The Department of Justice could be on its way to ending private equity's strategy of rolling up entire industries before hollowing them out and cashing out.

For PE firms, the new scrutiny by regulators could arguably be coming at the worst time, as asset prices have started to plunge due to the Fed's new hawkish monetary policy stance. 

Jonathan Kanter, head of the DoJ’s antitrust unit, told the Financial Times this week: “Sometimes [the motive of a private equity firm is] designed to hollow out or roll up an industry and essentially cash out. That business model is often very much at odds with the law, and very much at odds with the competition we’re trying to protect.”

He said that buyouts were “an extremely important part of our enforcement programme,” FT reported. Kanter is "one of several progressive officials appointed by Joe Biden", the report notes. 

Meanwhile, firms like Blackstone have come under fire in recent years for owning larger and larger portions of the U.S. economy. The industry has been red hot, with a record 14,730 deals taking place globally last year.
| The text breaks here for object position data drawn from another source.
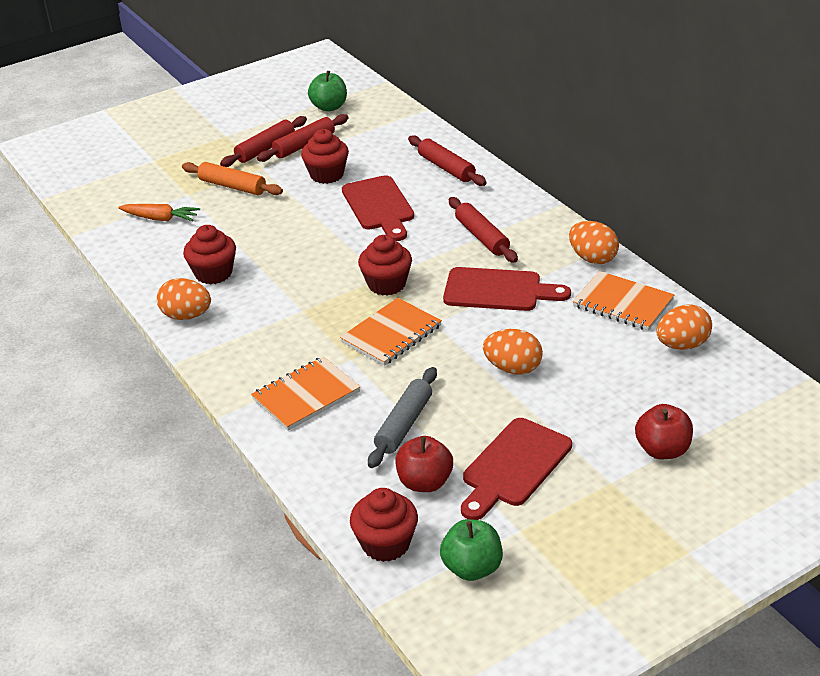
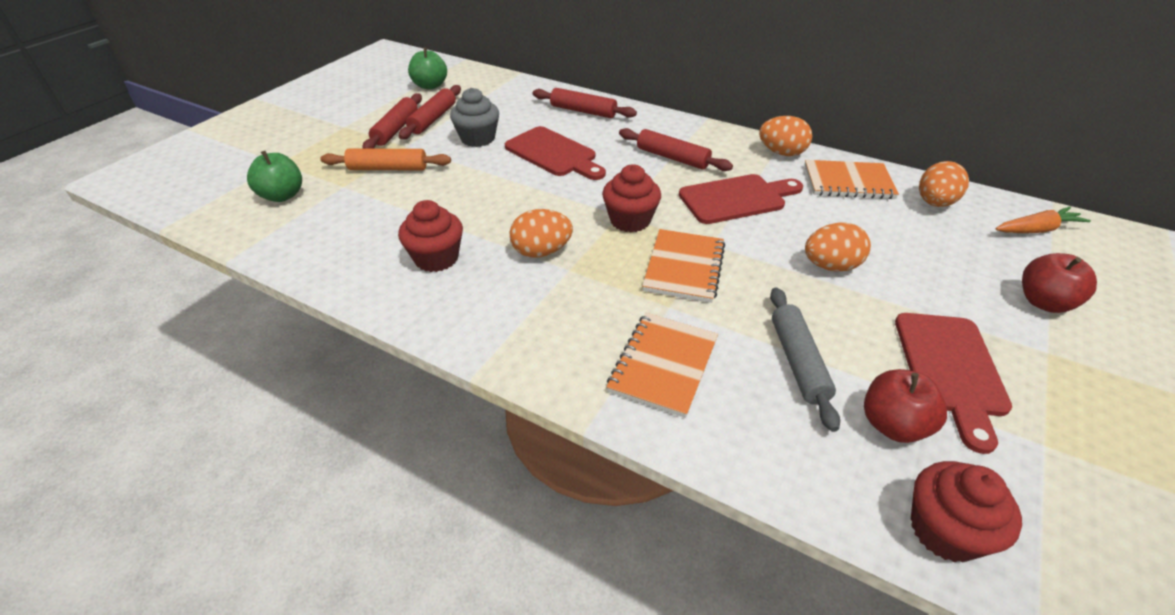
camera: 30 degrees left, 5 degrees up
(160, 219) = (328, 217): orange carrot -> orange carrot (1037, 230)
(186, 316) = (441, 314): orange egg -> orange egg (541, 252)
(327, 175) = (478, 138): red cupcake -> grey cupcake
(472, 568) = (1063, 520): green apple -> green apple (282, 196)

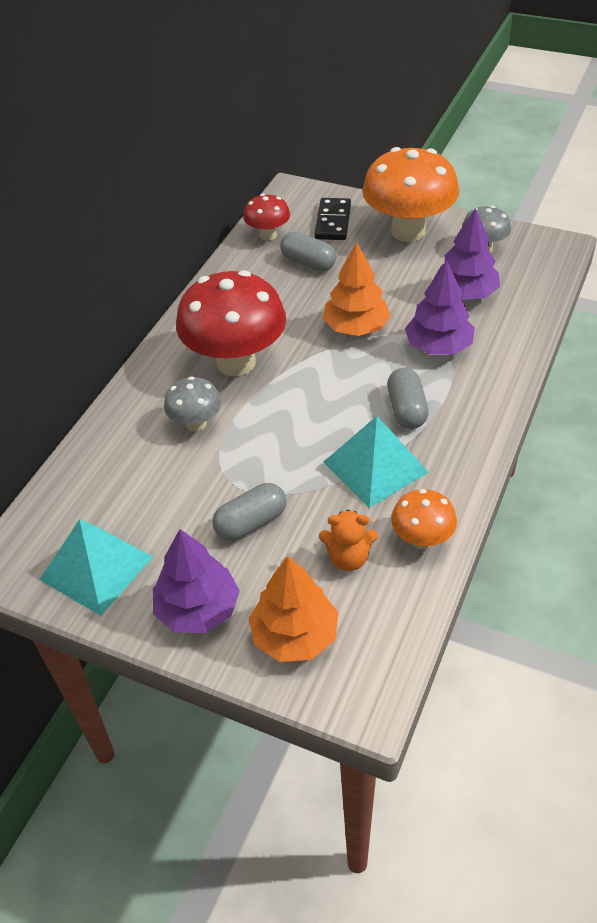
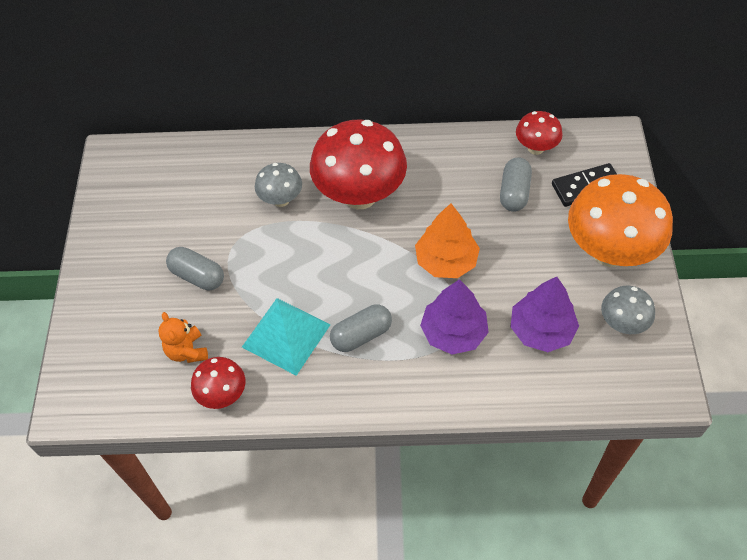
camera: 65 degrees right, 10 degrees up
(96, 568) = (126, 205): turquoise pyramid -> none
(198, 609) = (111, 277): purple tree -> none
(295, 635) = (107, 344): orange tree -> none
(422, 539) = (223, 394): orange mushroom -> red mushroom

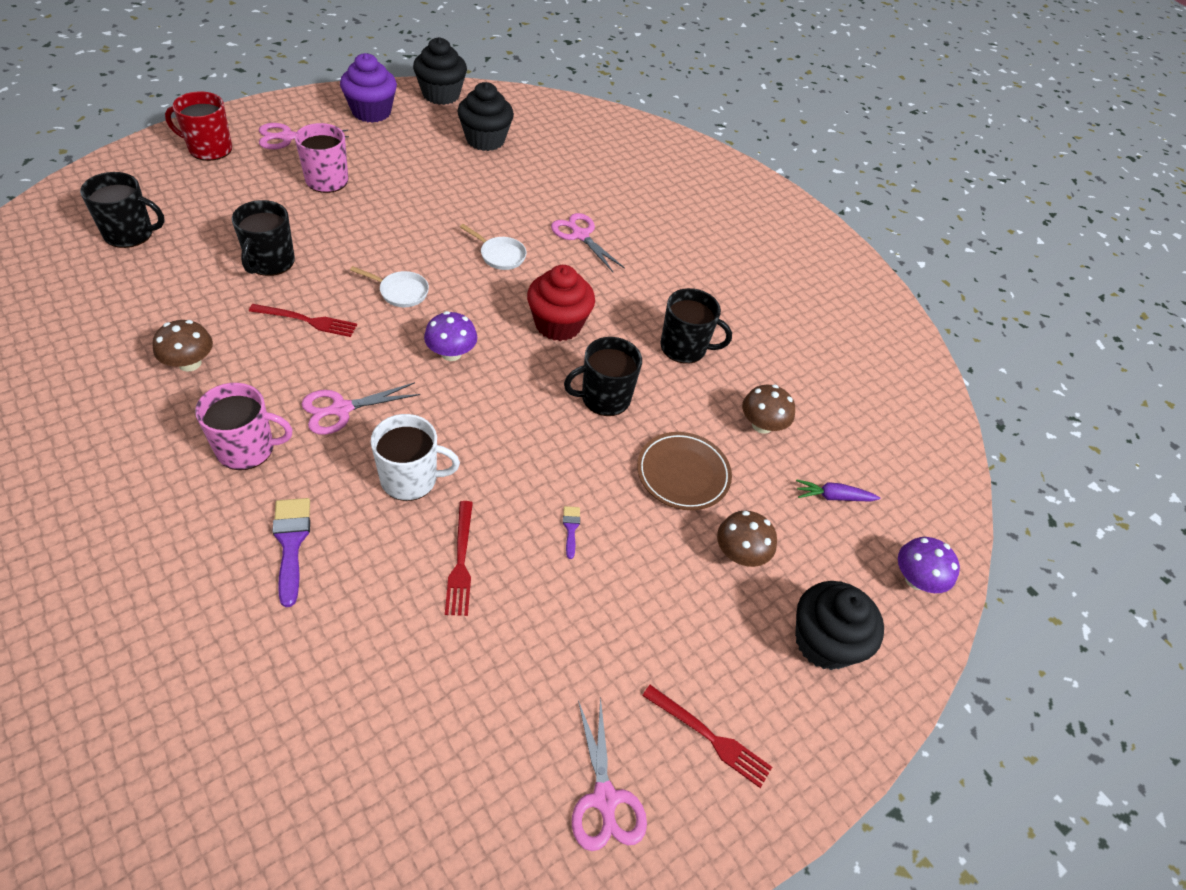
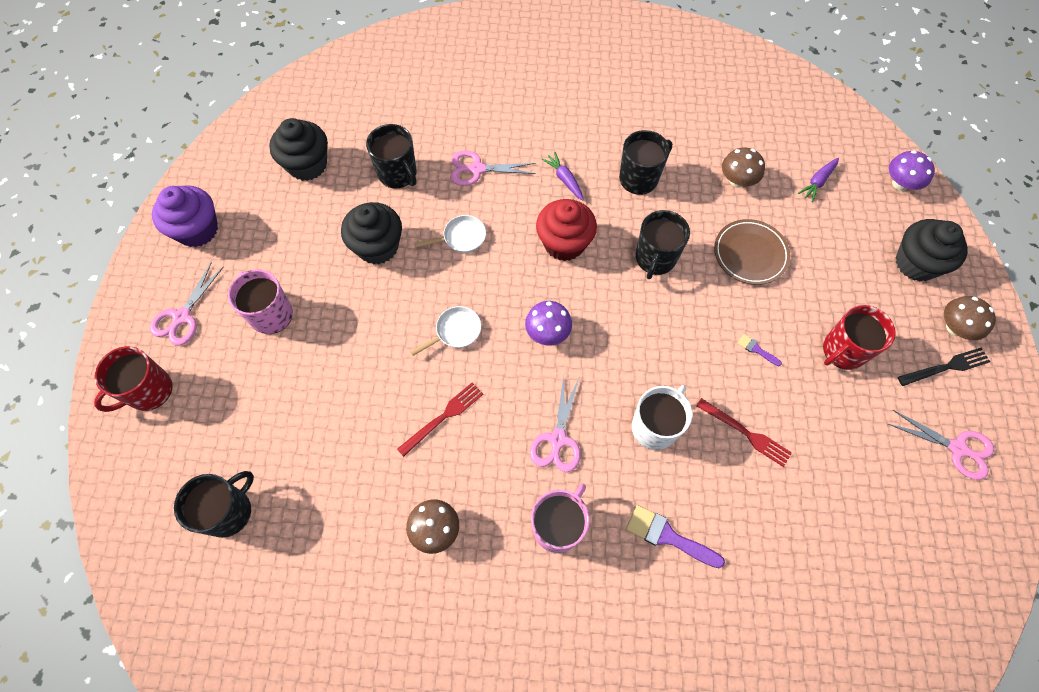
camera: 45 degrees left, 15 degrees up
(270, 262) = (350, 412): black mug -> black mug (398, 174)
(441, 95) = (215, 162): black cupcake -> black cupcake (377, 247)
(628, 295) = (564, 179): none -> purple carrot
(638, 613) = (843, 351): none -> red mug
(710, 737) = (946, 367): red fork -> black fork
(740, 554) = (831, 264): brown mushroom -> brown mushroom (955, 327)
This was nearly double the previous high and amounts to $1.2 trillion in transactions. The report notes that PE firms are starting to turn into the very same corporate giants they once assisted in breaking up. 

FT predicts that Kanter is leading enforcement for PE down the same path that technology companies have gone down with regard to anti-trust scrutiny. 

“Many of the mergers we’re confronting are as a result of [private equity] roll ups,” he said, noting that the DOJ will be looking at “interlocking directorates”, which is where PE executives sit on the boards of numerous companies in competition and/or in the same industry. 

Kanter noted that this could be a violation of the 1914 Clayton Antitrust Act. 

He continued: “Very often settlement divestitures [involve] private equity firms [often] motivated by either reducing costs at a company, which will make it less competitive, or squeezing out value by concentrating [the] industry in a roll-up.”

“So in many instances, divestitures that were supposed to address a competitive problem have ended up fuelling additional competitive problems.”

“If we’re going to be effective, we cannot just look at each individual deal in a vacuum detached from the private equity firm,” he concluded. “It’s important that we articulate a tractable, legally sound framework in the merger guidelines, but one that’s broad enough and flexible enough to address issues [including] private equity [or] technology.”